What the exercise asks:
Write out, word for word, the lines of the data starting at the beginning and ending at the line containing "Current Issue", including that line. Leave the pictures out of your answer.

Transcribed page text
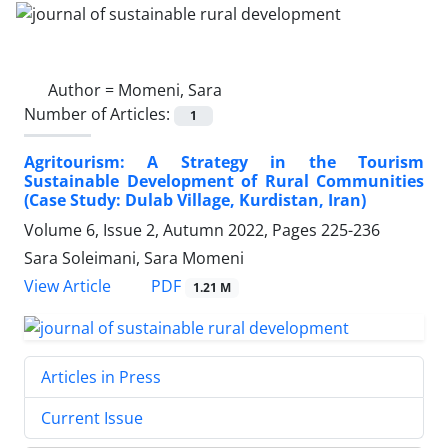
Author =
Momeni, Sara
Number of Articles:
1
Agritourism: A Strategy in the Tourism
Sustainable Development of Rural Communities
(Case Study: Dulab Village, Kurdistan, Iran)
Volume 6, Issue 2, Autumn 2022, Pages
225-236
Sara Soleimani, Sara Momeni
PDF
View Article
1.21 M
Articles in Press
Current Issue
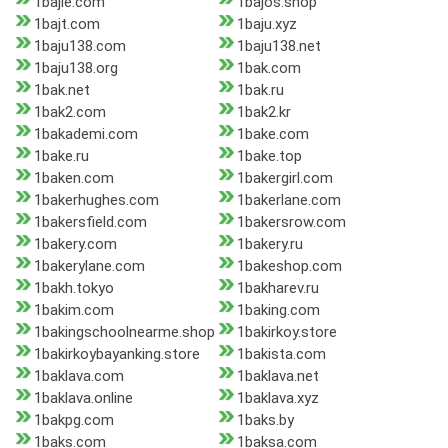
1bajie.com
1bajos.shop
1bajt.com
1baju.xyz
1baju138.com
1baju138.net
1baju138.org
1bak.com
1bak.net
1bak.ru
1bak2.com
1bak2.kr
1bakademi.com
1bake.com
1bake.ru
1bake.top
1baken.com
1bakergirl.com
1bakerhughes.com
1bakerlane.com
1bakersfield.com
1bakersrow.com
1bakery.com
1bakery.ru
1bakerylane.com
1bakeshop.com
1bakh.tokyo
1bakharev.ru
1bakim.com
1baking.com
1bakingschoolnearme.shop
1bakirkoy.store
1bakirkoybayanking.store
1bakista.com
1baklava.com
1baklava.net
1baklava.online
1baklava.xyz
1bakpg.com
1baks.by
1baks.com
1baksa.com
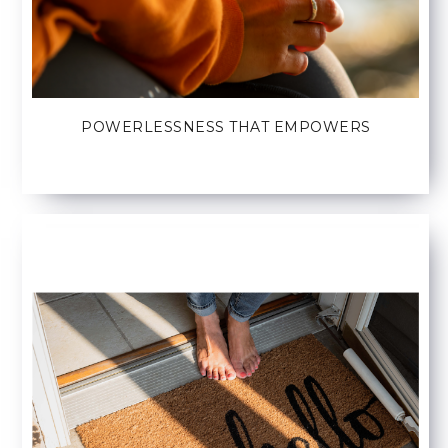
POWERLESSNESS THAT EMPOWERS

Response below:
Author =
Momeni, Sara
Number of Articles:
1
Agritourism: A Strategy in the Tourism
Sustainable Development of Rural Communities
(Case Study: Dulab Village, Kurdistan, Iran)
Volume 6, Issue 2, Autumn 2022, Pages
225-236
Sara Soleimani, Sara Momeni
PDF
View Article
1.21 M
Articles in Press
Current Issue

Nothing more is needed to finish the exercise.